O processo foi apresentado ao tribunal em Novembro de 2019 pela Gâmbia em nome da Organização para a Cooperação Islâmica, mas a Birmânia objectou, em Janeiro de 2021, que aquele país não tinha legitimidade para o fazer. A juiz-presidente disse esta sexta-feira que, sendo subscritora da Convenção do Genocídio, a Gâmbia, assim como todos os outros países aderentes, podem e devem combater o genocídio.

“Estas objecções não passaram de uma táctica dilatória e é desapontante que o tribunal tenha demorado um ano e meio a tomar esta decisão”, disse à Al-Jazeera o presidente da organização de defesa rohingya Tun Khin, alertando que “o genocídio continua e é fundamental que o tribunal não permita mais atrasos”.

À porta do Palácio da Paz, em Haia, onde funciona este órgão judicial das Nações Unidas responsável pelo julgamento de Estados, estavam alguns manifestantes com um cartaz que pedia “rapidez” na apreciação do caso: “Os sobreviventes do genocídio não podem esperar durante gerações”.

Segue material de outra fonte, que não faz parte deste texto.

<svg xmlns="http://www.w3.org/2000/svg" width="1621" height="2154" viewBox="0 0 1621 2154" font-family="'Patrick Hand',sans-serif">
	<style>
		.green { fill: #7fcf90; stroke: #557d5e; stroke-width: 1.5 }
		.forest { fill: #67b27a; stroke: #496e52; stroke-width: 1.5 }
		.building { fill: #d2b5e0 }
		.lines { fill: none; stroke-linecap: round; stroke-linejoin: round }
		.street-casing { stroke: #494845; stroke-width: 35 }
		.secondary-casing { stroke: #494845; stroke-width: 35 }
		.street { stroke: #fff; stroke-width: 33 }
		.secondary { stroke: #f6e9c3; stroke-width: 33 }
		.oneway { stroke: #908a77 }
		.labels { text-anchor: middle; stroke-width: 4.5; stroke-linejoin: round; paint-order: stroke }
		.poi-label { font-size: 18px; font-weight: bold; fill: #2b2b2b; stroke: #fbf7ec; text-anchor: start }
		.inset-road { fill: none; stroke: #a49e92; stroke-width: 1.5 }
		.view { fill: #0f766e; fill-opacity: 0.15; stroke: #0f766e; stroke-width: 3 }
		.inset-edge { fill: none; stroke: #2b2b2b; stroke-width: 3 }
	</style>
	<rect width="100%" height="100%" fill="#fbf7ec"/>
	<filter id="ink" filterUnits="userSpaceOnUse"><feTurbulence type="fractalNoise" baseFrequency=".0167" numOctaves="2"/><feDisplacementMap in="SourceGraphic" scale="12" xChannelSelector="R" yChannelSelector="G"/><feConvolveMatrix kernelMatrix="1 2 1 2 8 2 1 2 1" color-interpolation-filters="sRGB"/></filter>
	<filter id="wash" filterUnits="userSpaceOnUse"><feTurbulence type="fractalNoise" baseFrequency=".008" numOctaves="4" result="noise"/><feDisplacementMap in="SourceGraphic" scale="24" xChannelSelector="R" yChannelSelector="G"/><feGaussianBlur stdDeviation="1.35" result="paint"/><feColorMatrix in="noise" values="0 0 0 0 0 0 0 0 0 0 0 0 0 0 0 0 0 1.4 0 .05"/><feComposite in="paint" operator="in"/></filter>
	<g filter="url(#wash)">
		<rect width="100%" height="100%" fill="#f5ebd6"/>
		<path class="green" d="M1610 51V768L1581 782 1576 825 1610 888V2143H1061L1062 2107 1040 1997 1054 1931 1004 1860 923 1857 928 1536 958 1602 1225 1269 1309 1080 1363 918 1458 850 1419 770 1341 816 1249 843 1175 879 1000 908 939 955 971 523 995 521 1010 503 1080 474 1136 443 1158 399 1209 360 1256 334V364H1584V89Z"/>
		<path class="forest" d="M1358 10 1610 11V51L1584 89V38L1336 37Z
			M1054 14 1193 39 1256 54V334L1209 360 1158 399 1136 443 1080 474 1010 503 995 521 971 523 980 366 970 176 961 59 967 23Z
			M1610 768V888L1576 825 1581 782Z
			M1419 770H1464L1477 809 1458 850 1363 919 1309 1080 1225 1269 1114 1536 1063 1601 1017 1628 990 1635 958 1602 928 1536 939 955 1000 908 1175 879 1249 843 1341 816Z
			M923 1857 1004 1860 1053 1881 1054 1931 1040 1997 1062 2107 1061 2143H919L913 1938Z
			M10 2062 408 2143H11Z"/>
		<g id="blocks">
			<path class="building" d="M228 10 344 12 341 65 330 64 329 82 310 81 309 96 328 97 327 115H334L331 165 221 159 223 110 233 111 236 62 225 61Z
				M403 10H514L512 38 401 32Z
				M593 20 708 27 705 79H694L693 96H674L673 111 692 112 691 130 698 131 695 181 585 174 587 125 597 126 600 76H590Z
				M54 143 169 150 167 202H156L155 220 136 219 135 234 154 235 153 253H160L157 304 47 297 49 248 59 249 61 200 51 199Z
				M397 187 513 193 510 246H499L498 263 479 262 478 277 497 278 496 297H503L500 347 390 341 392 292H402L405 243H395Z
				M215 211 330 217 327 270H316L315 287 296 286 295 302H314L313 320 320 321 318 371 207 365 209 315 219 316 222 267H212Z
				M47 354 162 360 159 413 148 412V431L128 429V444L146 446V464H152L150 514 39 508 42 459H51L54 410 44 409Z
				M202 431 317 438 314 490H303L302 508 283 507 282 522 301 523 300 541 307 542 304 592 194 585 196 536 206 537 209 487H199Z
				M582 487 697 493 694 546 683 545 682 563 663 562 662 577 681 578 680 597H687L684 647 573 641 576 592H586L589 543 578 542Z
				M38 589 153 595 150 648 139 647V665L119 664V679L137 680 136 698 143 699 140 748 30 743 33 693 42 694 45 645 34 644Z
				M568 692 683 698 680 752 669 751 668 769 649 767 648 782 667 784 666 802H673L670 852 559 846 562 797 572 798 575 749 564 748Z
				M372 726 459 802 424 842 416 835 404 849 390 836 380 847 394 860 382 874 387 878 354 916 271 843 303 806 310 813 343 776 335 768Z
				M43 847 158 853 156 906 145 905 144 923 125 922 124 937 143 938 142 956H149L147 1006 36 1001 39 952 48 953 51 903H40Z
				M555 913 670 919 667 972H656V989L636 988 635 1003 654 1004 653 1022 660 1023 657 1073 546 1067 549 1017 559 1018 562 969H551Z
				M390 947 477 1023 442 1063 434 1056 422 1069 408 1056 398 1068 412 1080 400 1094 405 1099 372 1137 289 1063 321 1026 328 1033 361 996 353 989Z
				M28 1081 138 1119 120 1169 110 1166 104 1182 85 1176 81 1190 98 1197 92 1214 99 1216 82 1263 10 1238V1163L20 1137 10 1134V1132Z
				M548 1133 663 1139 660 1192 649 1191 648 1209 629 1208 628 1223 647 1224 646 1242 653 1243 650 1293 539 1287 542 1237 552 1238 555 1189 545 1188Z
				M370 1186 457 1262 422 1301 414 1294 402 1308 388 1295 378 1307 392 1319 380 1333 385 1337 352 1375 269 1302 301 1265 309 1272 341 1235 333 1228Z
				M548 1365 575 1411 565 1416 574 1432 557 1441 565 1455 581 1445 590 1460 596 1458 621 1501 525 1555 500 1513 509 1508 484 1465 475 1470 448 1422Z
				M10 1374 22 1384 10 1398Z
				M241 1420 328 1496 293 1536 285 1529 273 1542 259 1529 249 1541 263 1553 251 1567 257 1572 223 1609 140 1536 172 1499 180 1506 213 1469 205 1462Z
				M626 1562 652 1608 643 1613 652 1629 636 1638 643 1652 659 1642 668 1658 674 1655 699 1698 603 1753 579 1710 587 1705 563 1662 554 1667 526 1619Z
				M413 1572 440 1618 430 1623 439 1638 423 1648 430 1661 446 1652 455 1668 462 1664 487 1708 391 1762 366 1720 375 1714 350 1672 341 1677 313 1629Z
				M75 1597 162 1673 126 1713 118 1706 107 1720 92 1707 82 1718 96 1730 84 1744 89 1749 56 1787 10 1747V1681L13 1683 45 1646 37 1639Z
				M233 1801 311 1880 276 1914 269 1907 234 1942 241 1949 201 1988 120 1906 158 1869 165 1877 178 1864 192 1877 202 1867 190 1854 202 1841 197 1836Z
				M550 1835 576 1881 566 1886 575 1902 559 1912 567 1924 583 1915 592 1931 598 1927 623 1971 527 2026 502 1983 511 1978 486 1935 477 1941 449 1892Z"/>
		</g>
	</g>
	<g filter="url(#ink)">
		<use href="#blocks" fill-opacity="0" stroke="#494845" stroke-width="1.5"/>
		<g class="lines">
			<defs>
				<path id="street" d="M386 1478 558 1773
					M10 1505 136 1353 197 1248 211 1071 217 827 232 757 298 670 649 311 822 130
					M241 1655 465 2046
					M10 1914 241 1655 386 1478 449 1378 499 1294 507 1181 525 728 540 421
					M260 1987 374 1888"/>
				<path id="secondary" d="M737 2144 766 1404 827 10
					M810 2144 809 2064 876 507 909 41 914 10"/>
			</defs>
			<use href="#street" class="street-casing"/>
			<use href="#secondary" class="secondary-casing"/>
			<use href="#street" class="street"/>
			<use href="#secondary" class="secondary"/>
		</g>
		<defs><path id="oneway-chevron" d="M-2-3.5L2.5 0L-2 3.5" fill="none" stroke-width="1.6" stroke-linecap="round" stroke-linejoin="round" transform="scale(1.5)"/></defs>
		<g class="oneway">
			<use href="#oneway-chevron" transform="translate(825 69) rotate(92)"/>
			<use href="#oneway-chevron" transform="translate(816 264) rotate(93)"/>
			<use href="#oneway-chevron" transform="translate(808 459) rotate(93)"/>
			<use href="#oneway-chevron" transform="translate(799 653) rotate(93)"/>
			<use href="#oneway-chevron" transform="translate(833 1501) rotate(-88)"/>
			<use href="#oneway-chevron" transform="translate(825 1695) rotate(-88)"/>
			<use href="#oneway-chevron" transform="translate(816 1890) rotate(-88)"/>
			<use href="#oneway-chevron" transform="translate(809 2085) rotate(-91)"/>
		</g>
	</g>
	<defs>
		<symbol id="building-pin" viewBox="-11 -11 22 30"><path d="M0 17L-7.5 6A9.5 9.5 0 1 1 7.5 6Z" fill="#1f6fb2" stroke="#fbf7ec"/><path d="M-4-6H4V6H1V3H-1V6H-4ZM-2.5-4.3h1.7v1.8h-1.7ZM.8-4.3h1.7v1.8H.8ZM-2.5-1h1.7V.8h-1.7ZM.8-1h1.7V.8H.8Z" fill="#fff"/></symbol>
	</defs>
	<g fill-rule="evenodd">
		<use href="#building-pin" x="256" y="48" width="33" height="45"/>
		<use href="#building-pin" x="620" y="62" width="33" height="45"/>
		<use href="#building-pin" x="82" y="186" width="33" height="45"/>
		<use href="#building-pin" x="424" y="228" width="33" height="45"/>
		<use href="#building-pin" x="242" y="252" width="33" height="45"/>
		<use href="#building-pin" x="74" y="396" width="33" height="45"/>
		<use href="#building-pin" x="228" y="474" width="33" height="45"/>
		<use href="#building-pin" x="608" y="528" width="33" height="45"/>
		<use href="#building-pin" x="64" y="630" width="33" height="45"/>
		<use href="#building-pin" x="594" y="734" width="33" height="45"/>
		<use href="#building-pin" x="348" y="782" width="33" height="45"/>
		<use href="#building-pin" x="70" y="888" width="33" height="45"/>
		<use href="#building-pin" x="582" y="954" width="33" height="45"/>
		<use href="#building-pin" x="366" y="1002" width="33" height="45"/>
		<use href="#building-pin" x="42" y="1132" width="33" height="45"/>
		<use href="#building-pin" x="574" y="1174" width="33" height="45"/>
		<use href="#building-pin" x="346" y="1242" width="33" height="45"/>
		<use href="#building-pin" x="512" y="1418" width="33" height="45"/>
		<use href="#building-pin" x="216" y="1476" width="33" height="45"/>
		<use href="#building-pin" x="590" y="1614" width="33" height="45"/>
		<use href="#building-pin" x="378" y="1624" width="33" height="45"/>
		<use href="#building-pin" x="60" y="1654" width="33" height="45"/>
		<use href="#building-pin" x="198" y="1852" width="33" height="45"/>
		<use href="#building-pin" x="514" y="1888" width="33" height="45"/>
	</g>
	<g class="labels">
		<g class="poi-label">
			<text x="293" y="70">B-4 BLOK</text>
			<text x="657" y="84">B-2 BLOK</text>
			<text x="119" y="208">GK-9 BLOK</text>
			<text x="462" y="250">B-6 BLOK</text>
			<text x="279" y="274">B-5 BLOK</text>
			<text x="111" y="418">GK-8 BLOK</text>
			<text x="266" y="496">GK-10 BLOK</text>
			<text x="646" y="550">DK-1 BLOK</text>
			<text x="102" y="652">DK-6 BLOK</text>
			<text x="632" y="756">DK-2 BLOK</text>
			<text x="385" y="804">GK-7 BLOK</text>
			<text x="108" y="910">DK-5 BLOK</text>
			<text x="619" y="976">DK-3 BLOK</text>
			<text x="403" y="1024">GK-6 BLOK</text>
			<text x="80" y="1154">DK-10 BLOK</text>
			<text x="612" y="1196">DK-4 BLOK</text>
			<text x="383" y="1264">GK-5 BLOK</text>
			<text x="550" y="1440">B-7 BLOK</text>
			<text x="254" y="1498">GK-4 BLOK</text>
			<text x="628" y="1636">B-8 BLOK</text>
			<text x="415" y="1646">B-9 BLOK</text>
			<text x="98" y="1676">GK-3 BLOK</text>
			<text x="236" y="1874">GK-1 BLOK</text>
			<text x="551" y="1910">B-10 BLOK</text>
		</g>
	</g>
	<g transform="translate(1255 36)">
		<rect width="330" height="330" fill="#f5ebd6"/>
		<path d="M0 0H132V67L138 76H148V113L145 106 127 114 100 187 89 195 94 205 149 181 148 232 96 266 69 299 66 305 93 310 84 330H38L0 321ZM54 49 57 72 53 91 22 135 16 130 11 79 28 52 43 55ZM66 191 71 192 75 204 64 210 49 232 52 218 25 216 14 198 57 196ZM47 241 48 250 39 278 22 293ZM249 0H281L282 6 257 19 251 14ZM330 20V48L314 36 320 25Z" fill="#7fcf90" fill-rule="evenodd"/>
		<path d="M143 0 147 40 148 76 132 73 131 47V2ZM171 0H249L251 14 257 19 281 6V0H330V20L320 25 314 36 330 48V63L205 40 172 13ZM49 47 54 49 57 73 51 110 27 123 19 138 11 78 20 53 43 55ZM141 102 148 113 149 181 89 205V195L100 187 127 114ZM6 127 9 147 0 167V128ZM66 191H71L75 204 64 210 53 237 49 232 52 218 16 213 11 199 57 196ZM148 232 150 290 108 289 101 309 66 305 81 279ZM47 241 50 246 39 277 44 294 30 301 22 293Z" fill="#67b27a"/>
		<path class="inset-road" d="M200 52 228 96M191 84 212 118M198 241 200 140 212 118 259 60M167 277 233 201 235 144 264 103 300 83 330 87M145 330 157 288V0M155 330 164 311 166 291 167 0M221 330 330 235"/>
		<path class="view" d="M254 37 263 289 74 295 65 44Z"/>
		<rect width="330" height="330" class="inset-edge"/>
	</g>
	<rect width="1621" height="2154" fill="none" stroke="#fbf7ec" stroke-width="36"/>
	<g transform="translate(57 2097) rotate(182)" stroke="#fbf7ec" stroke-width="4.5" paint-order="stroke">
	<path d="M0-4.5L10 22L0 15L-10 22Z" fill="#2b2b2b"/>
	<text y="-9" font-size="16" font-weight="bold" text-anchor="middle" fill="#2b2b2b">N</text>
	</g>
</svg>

A ONU determinou em 2018 que a campanha militar contra os rohingya, nos dois anos anteriores, equivaleu a uma limpeza étnica com “intenção genocida”. Milhares de pessoas foram assassinadas, houve violações maciças e mais de 750 mil membros desta minoria muçulmana fugiram do país.

Quem governava a Birmânia nesse período era Aung San Suu Kyi, vencedora de um Prémio Nobel da Paz, que chegou a apresentar-se pessoalmente em Haia para defender o país da acusação de genocídio. Suu Kyi seria deposta por um golpe militar em Fevereiro do ano passado e foi entretanto condenada a quatro anos de prisão.

Um porta-voz da junta militar que manda na Birmânia disse à Reuters que o país fará “o máximo” para proteger os seus “interesses nacionais” neste e noutros processos.

Além deste, também o Tribunal Penal Internacional (que julga indivíduos e não os Estados) tem um inquérito a decorrer e o procurador Karim Khan deslocou-se ao Bangladesh em Março para falar com os muitos refugiados rohingya que lá se encontram. Também há processos a decorrer em tribunais da Argentina e da Turquia.

A actual liderança militar da Birmânia tem sido acusada de violação sistemática dos direitos humanos e de empregar tácticas de guerra contra os seus próprios cidadãos. A BBC divulgou esta semana os relatos de seis soldados desertores que dizem ter recebido ordens para pilhar, torturar e matar civis indiscriminadamente.